Foi
semana de benditas obviedades. Só falta o Brasil ajustar sua rotação com a do
planeta
Stefani
Germanotta,
a Lady Gaga, cantou o hino dos Estados Unidos; Jennifer Lopez deu um twist
latino à sua interpretação de God Bless America; e, no encerramento, a
poeta Amanda Gorman,
de 22 anos, declamou versos que resumem o sentimento da nova geração. Na posse
do presidente Joe Biden,
as três mulheres nos lembraram que os Estados Unidos são um país
ítalo-americano, hispano-americano, afro-americano – sem contar outras etnias e
misturas. Muito de sua força e riqueza se deve à bênção de ser uma nação de
imigrantes.
Parece
óbvio. É como dizer que a Terra é redonda.
No momento-chave de seu discurso, Biden disse: “Nós devemos tratar os outros com dignidade e respeito. Juntar forças, parar o tiroteio e baixar a temperatura. Sem unidade não há paz – só amargor e fúria. Não há progresso – só ultraje exasperante. Não há nação – só um estado de caos”.
Dignidade
e respeito. Condições óbvias para o debate inteligente nas democracias. A Terra
é redonda.
No
mesmo dia da posse de Biden, Portugal assumiu a presidência rotativa do
Conselho da União Europeia. Em Bruxelas, o primeiro-ministro António Costa
traçou as linhas gerais dos próximos seis meses: foco no social, na economia
digital e no combate às alterações no clima. “Temos um planeta para proteger, e
não podemos perder mais tempo,” disse Costa em seu discurso.

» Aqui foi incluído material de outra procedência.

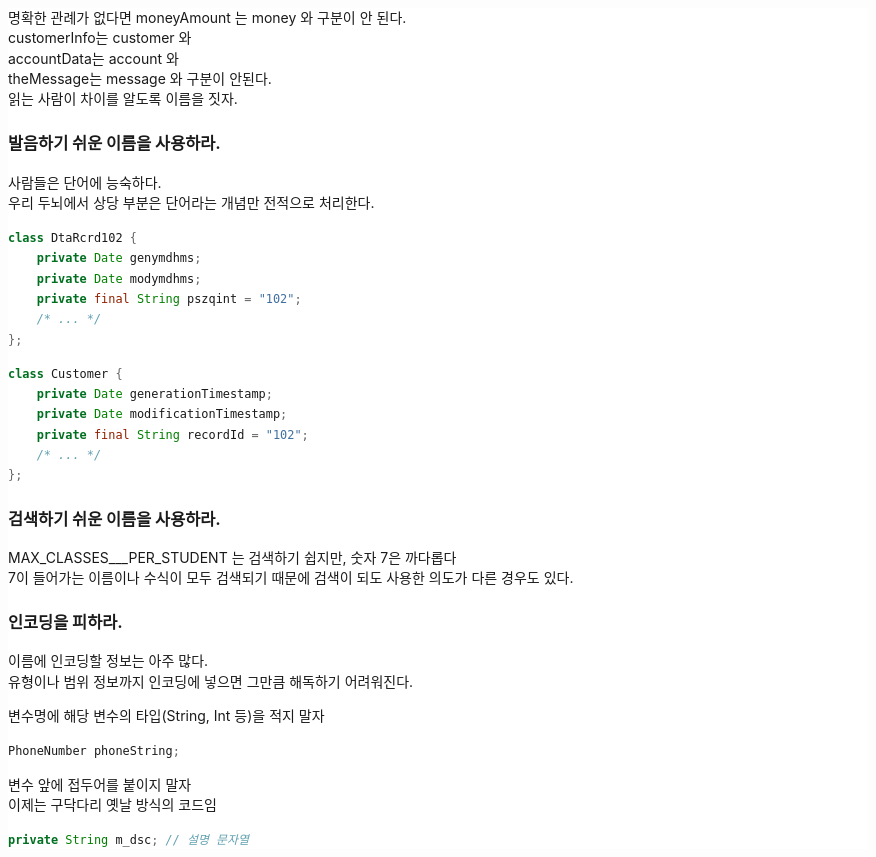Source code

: 명확한 관례가 없다면 moneyAmount 는 money 와 구분이 안 된다.  
customerInfo는 customer 와  
accountData는 account 와  
theMessage는 message 와 구분이 안된다.  
읽는 사람이 차이를 알도록 이름을 짓자.



### 발음하기 쉬운 이름을 사용하라.

사람들은 단어에 능숙하다.  
우리 두뇌에서 상당 부분은 단어라는 개념만 전적으로 처리한다.

```java
class DtaRcrd102 {
    private Date genymdhms;
    private Date modymdhms;
    private final String pszqint = "102";
    /* ... */
};
```



```java
class Customer {
    private Date generationTimestamp;
    private Date modificationTimestamp;
    private final String recordId = "102";
    /* ... */
};
```



### 검색하기 쉬운 이름을 사용하라.

MAX\_CLASSES_\__PER\_STUDENT 는 검색하기 쉽지만, 숫자 7은 까다롭다  
7이 들어가는 이름이나 수식이 모두 검색되기 때문에 검색이 되도 사용한 의도가 다른 경우도 있다.



### 인코딩을 피하라.

이름에 인코딩할 정보는 아주 많다.  
유형이나 범위 정보까지 인코딩에 넣으면 그만큼 해독하기 어려워진다.

변수명에 해당 변수의 타입\(String, Int 등\)을 적지 말자

```java
PhoneNumber phoneString;
```

변수 앞에 접두어를 붙이지 말자  
이제는 구닥다리 옛날 방식의 코드임

```java
private String m_dsc; // 설명 문자열
```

A Terra é redonda, e temos que cuidar dela.
Aqui
em Portugal vivemos o momento mais dramático da pandemia. O governo decretou
confinamento total. A trajetória da covid no país confirma o mantra dos
cientistas: as duas únicas formas de controlar uma pandemia são vacina e
distanciamento social. Portugal achatou a curva quando optou pelo confinamento,
em março passado e no início de dezembro. Quando abriu mão dele, no “alívio” de
Natal e ano-novo, deu-se o inverso. Turbinados pela variante inglesa, os casos
explodiram.
Seguir
o que diz a ciência: outra obviedade.
Enquanto
isso, no Brasil, as obviedades são colocadas em dúvida todos os dias. O
distanciamento social é minimizado, a floresta que ajudaria a deter a mudança
climática enfrenta recordes de desmatamento e o “tiroteio” e o “ultraje” se
tornam a regra em Brasília. Em ensaio publicado recentemente, o cientista
político José Álvaro Moisés –
personagem do minipodcast da semana – examina as razões de vivermos em
permanente crise política. Uma delas pode ser o sistema de governo. Segundo
Moisés, o semipresidencialismo – que vigora em Portugal e na França – distribui
melhor o poder e facilita a negociação.
Portugal vai às urnas neste
domingo para escolher o presidente. O atual ocupante do cargo, Marcelo Rebelo de
Sousa, é o favorito à reeleição. Marcelo, que os
portugueses chamam pelo primeiro nome, é de centro-direita, e divide o poder
com o primeiro-ministro Costa, de centro-esquerda. Eles conversam “com
dignidade e respeito” – e, pela saúde dos cidadãos, foram capazes de unificar o
discurso durante a pandemia, em pleno tiroteio eleitoral.
Respeito
aos que pensam diferente e aos que vêm de países diferentes. Respeito à
ciência. Foco no social num momento em que muitos ficam sem empregos. Foco no
combate à mudança climática – se ela ocorrer, nada restará para nossos filhos e
netos.
Foi
uma semana de benditas obviedades. Como se a Terra, depois de um momento de
loucura, tivesse voltado a ser redonda.
Só falta o Brasil ajustar sua rotação com a do planeta.